With the housing market in constant flux, many people are trying to take advantage of "Short Sales" to get into the home of their dreams. A "short sale" is where the bank or lender agrees to allow a house to be sold for the less than the balance of the mortgage due on the home.
The theory is that the bank or lender is attempting to reduce their losses with a "something is better than nothing" approach. For some people, this has been good news. They have procured homes for less than they would normally have to pay for their dream home.
This lure is especially lucrative for people who have recovered from bankruptcy, have rebuilt their savings, and now want to continue their rebuilding through a home purchase. At first glance, the concept of getting more for less sounds like a great idea to anyone. However, skimping on good information can turn your dream home experience into a nightmare.
Bankrate.Inc ran an article highlighting the experiences of one such consumer, Adam Melson, with his short sale. He found and purchased a home through a short sale, thinking that he was getting a good buy, especially considering the condition of the house and the neighborhood where it was located. Melson also skipped important things like a home inspection.

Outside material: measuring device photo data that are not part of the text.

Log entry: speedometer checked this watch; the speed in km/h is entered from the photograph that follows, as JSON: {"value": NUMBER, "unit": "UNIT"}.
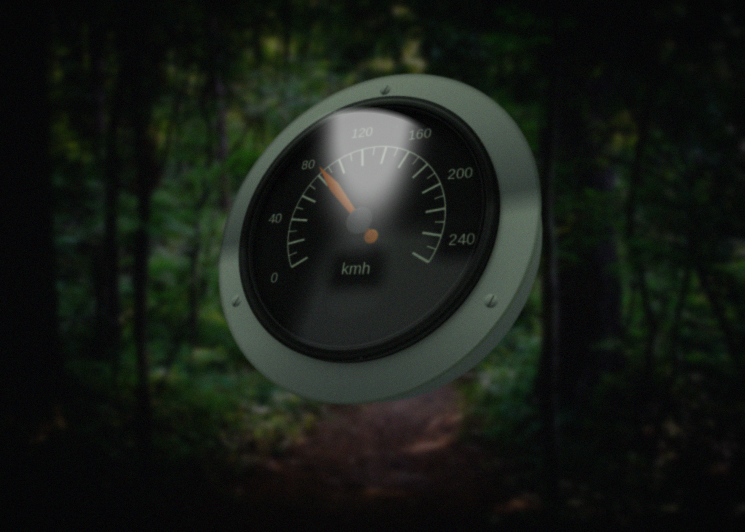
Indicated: {"value": 85, "unit": "km/h"}
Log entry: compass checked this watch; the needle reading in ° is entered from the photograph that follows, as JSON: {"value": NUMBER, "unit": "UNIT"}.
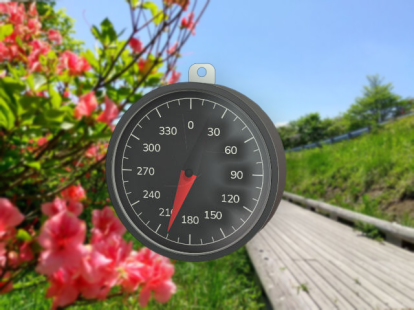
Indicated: {"value": 200, "unit": "°"}
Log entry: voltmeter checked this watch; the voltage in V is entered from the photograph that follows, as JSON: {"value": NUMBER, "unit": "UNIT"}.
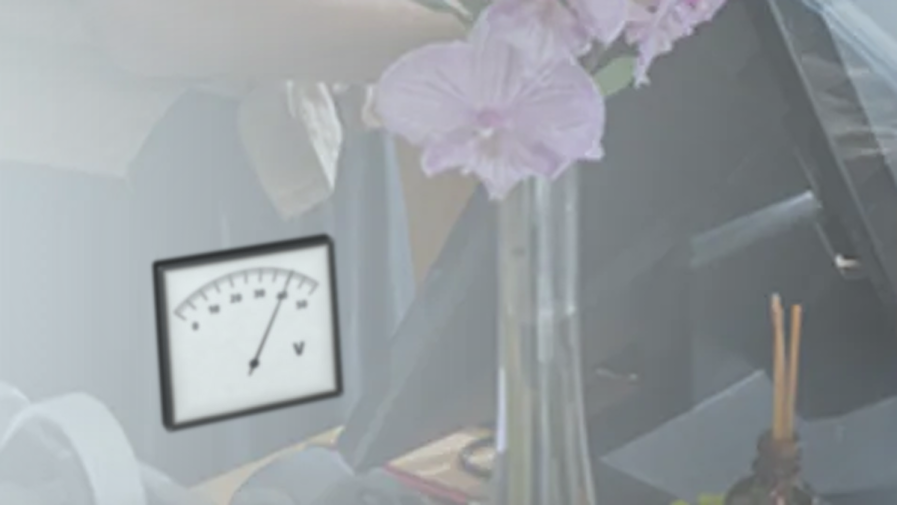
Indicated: {"value": 40, "unit": "V"}
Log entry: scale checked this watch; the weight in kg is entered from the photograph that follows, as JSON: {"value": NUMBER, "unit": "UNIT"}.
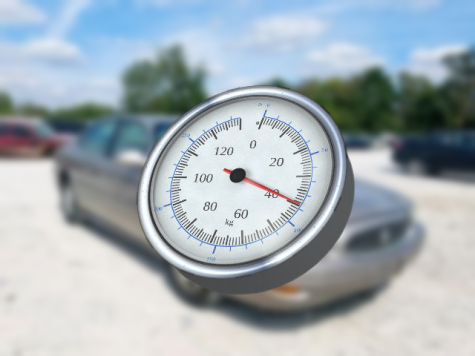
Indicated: {"value": 40, "unit": "kg"}
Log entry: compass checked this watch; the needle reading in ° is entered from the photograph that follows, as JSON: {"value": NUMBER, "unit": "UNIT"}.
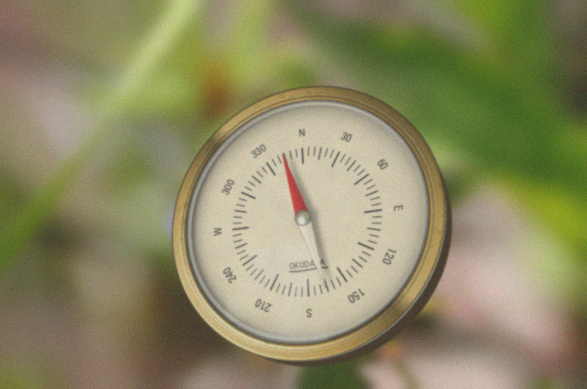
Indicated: {"value": 345, "unit": "°"}
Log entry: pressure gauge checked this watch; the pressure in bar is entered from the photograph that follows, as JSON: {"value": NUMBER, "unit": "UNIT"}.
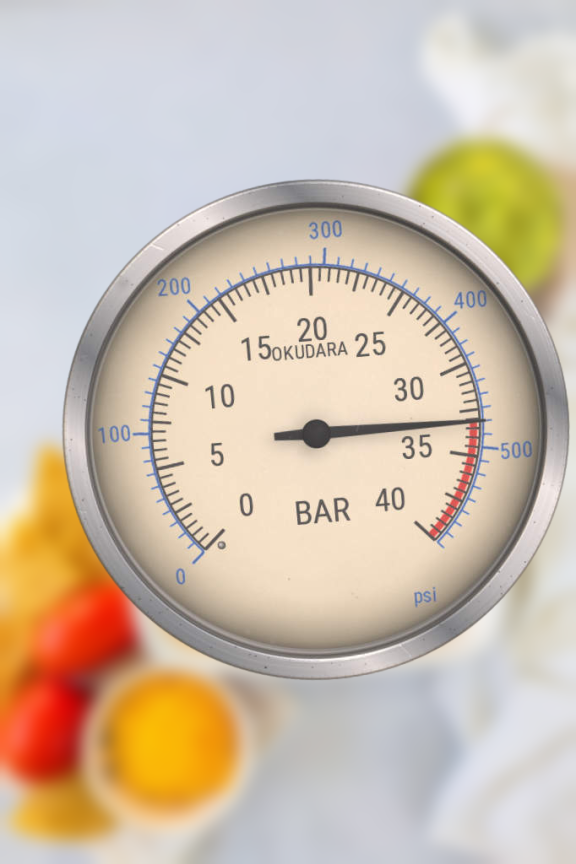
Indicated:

After the deal was signed, he discovered other problems which included termite and water damage which resulted in a $40,000 remodeling tab. Whether you have gone through bankruptcy or not, absorbing an unexpected $40,000 tab can be financially crippling, and send many people back to the bankruptcy court.
To prevent a relapse back into bankruptcy with a short sale, use many of the same principles that you learned during bankruptcy. First off is know what you are getting and why. Many people get into financial trouble because they do emotional spending. The same happens in home sales... you fall in love with a house and you just have to have it.
The allure also tends to blind you to the little things that become big problems later, like cracks and uneven flooring. Do not pass them off as mere character traits of the house. Take the time to get quality information about the house. Some states do not require lenders to make disclosures about problems with the home.
If the sale involves a foreclosed home, the lender may not even be aware of issues that an original homeowner would normally list on a disclosure form. Do not assume that the lack of disclosure means that no issue exists with the house. Invest in a quality inspection before you make an offer. After you receive the inspection, ask questions if you don't understand the report. Also leverage your insurance agent and ask them if there are any risks they see that will be reflected by way of higher premiums for the house.
Bankruptcy is a process which takes diligence. If you make the effort to rebuild after bankruptcy, make sure that you do not repeat the same mistakes which originally lead you down the bankruptcy path. Controlling emotional spending, planning expensive purchases, and knowing the value and hidden costs of large expenses will help you prevent making the same mistakes. No one wants to file for bankruptcy. If you are being bit by an unexpected debt associated with a short sale, bankruptcy may be your best option for resolving new debt issues.